4. Click on Generate API Key and store the value shown in a safe place.

You won’t be able to recover the API key once you close this window. If you lose your API key, you will need to repeat the steps from the start.

Lumu encrypts this information both in transit and at rest to ensure token confidentiality. This will remove token updating concerns from the integration maintenance process.

Integration Setup - Lumu Portal

Integrations are also available for Lumu MSP accounts. To access them, log into the Lumu MSP Portal.

1. In the Lumu Portal, head to the panel on the left and open the Integrations drop-down menu. Then,click on Apps. Click on the Response tab on the right to filter the available integrations accordingly.

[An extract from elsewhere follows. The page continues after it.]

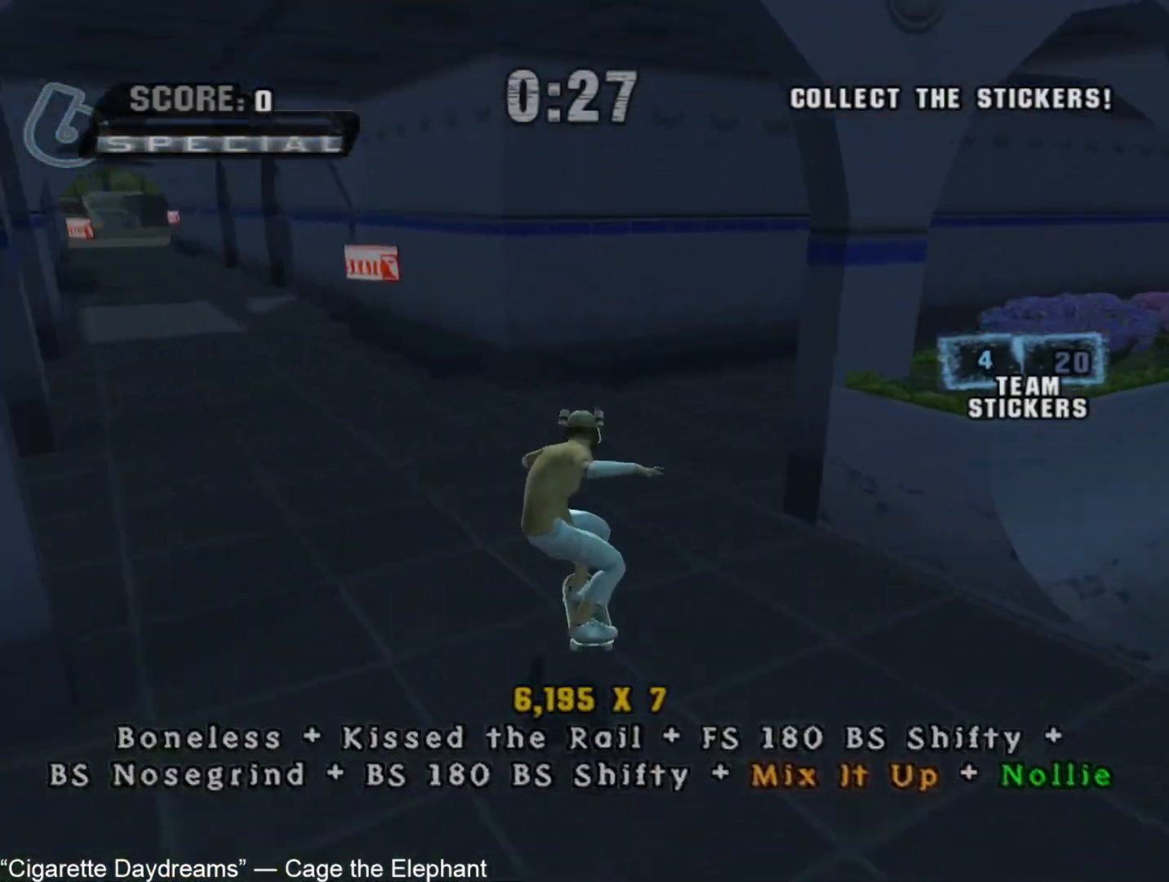
{"dt_ms": 500, "buttons": ["CROSS"], "left_stick": "right", "right_stick": "center", "button_events": []}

2. Locate the Cisco Meraki integration and click on Add.

3. Familiarize yourself with the integration details and click the Activate button to start the integration set up process.

4. Provide a meaningful Name(1). Under Threat Types(2), choose the specific threat mappings you want to push to Cisco Meraki. Select the option Include IP Indicators(3) to include IP addresses in the information sent to your feed list. When done, click on the orange Next button.

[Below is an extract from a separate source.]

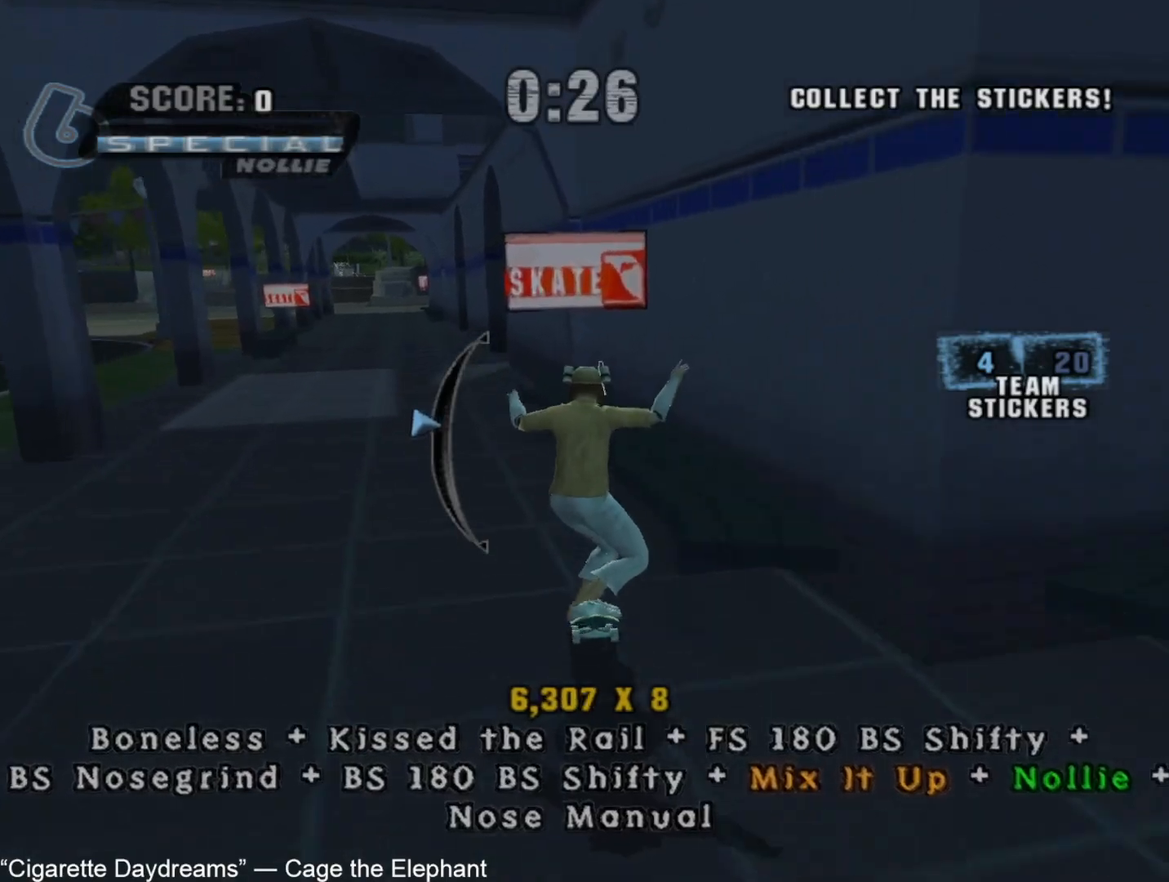
{"dt_ms": 500, "buttons": ["CROSS"], "left_stick": "down-left", "right_stick": "center", "button_events": [[83, "CROSS", "up"], [100, "TRIANGLE", "down"], [133, "CROSS", "down"], [233, "CROSS", "up"], [233, "TRIANGLE", "up"], [300, "CROSS", "down"]]}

If you leave the Include IP Indicators option unselected, you won’t be able to change it later. You will need to remove the integration and repeat all the steps again.

Please note that you cannot modify the information on this screen. Exercise caution when selecting Threat Types, as changes cannot be made later.

5. For this step, you will need to provide the API Key created in Step 4 of the Generate an API Key section. Then, click on the orange Next button.

6. Next, you will need to designate the Organization(1) for which you intend to implement the integration. Once selected, you will also need to align the organization's specifications with the appropriate Templates and Networks(2) where you wish to apply the feed.

All templates are visible. However, the list will also display networks unbound to templates. If you need more information about templates and how to manage them, please refer to the document on Managing Multiple Networks with Configuration Templates

7. The integration is now created and active. The Lumu Portal will display the details of the created integration:

Once the integration is activated, the Security & SD-WAN/Firewall section will be updated with confirmed compromises found by Lumu within the preceding 3 days.

Final Steps - Validate the Cisco Meraki Dashboard

To validate the rules managed by Lumu integration, go to your Meraki Dashboard console and follow these steps:

1. Select one of the networks configured in the integration.

2. Under Security & SD-WAN(1), click on the Firewall(2) menu under the Configure section.

3. The new rules are labeled as Detected by Lumu under the Outbound rules section.